Maintained High Speeds vs. Infrequent High Speed
With gas prices today, GPS fleet tracking software users are looking to shave off extra dollars any way they can. Monitoring speeding patterns is a great way to instantly start saving money, as well as keeping your fleet safe on the road. You can view this activity through the FleetMatics Fleet Red Flag Report.

When looking at the Fleet Red Flag Report, the one thing to watch for is maintained speed. This report shows a list of every time a vehicle was speeding, the posted speed in comparison to theirs, and the address being passed.

To identify maintained speed, you’ll want to look at the time stamps. The FleetMatics gps tracking system refreshes at a 90 second rate, so if the high speed is maintained, it will reflect this in the time stamps, showing the speeding over a prolonged period of time. Other vehicles will show spaced out time stamps, with hours in between, and no maintained period of time.

When you maintain a high speed over a long distance, you waste more fuel than a driver who accelerates once in a while to pass someone or to get onto a highway.
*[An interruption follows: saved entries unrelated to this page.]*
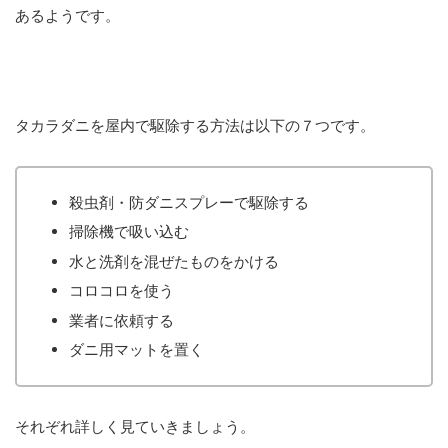
あるようです。
タカラダニを屋内で駆除する方法は以下の７つです。
殺虫剤・防ダニスプレーで駆除する
掃除機で吸い込む
水と洗剤を混ぜたものをかける
コロコロを使う
業者に依頼する
ダニ用マットを置く
それぞれ詳しく見ていきましょう。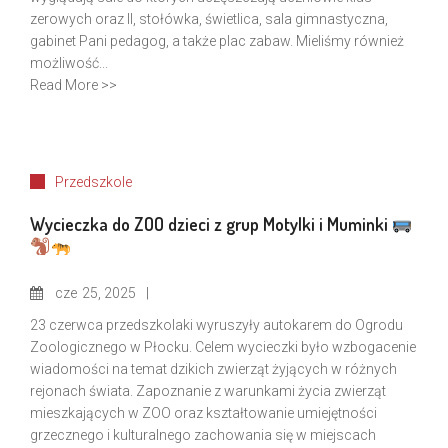
zerowych oraz II, stołówka, świetlica, sala gimnastyczna,
gabinet Pani pedagog, a także plac zabaw. Mieliśmy również
możliwość...
Read More >>
Przedszkole
Wycieczka do ZOO dzieci z grup Motylki i Muminki
cze
25, 2025
23 czerwca przedszkolaki wyruszyły autokarem do Ogrodu
Zoologicznego w Płocku. Celem wycieczki było wzbogacenie
wiadomości na temat dzikich zwierząt żyjących w różnych
rejonach świata. Zapoznanie z warunkami życia zwierząt
mieszkających w ZOO oraz kształtowanie umiejętności
grzecznego i kulturalnego zachowania się w miejscach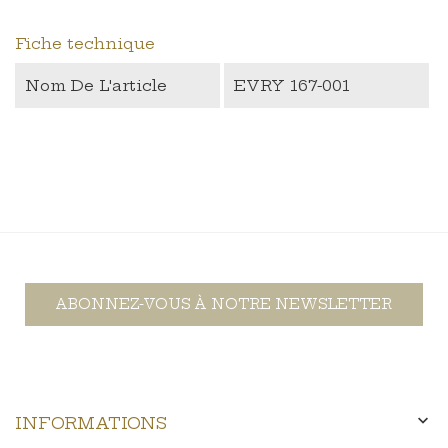
Fiche technique
Nom De L'article
EVRY 167-001
ABONNEZ-VOUS À NOTRE NEWSLETTER

INFORMATIONS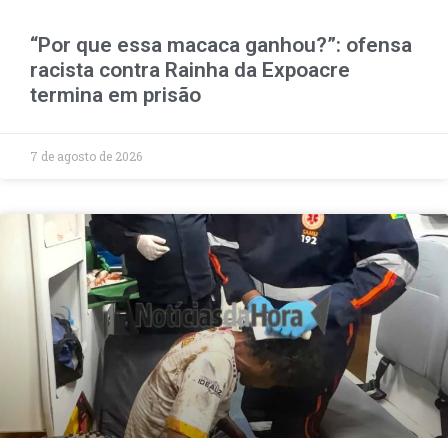
“Por que essa macaca ganhou?”: ofensa
racista contra Rainha da Expoacre
termina em prisão
7 de agosto de 2026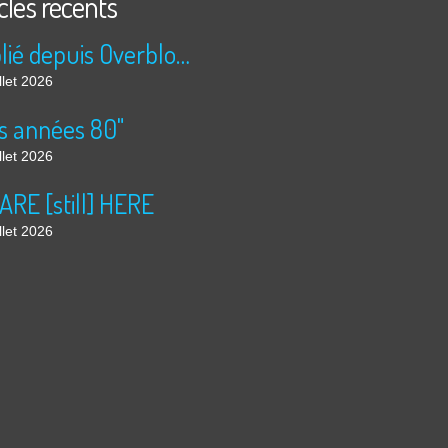
cles récents
Publié depuis Overblog et Facebook
llet 2026
s années 80"
llet 2026
ARE [still] HERE
llet 2026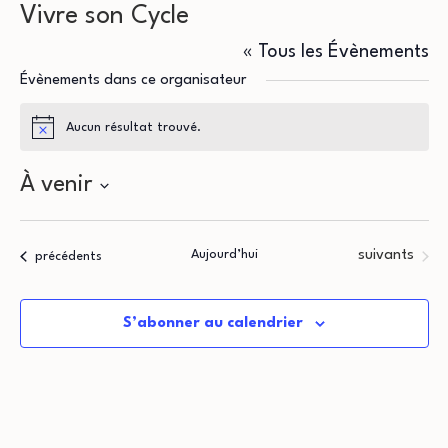
Vivre son Cycle
« Tous les Évènements
Évènements dans ce organisateur
Aucun résultat trouvé.
Notice
À venir
Sélectionnez
une
Évènements
Aujourd’hui
suivants
Évènements
précédents
date.
S’abonner au calendrier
As far as the impact of maintained speed, please see below for a quote from the U.S. Department of Energy.

“Speeding can lower your gas mileage by 33 percent at highway speeds and by 5 percent around town… You can assume that each 5 mph you drive over 60 mph is like paying an additional $0.31 per gallon for gas.” – U.S. Department of Energy / www.fueleconomy.gov

Just think of all the money you would save in a month if you were able to decrease your driver’s speed by a mere 5 mph!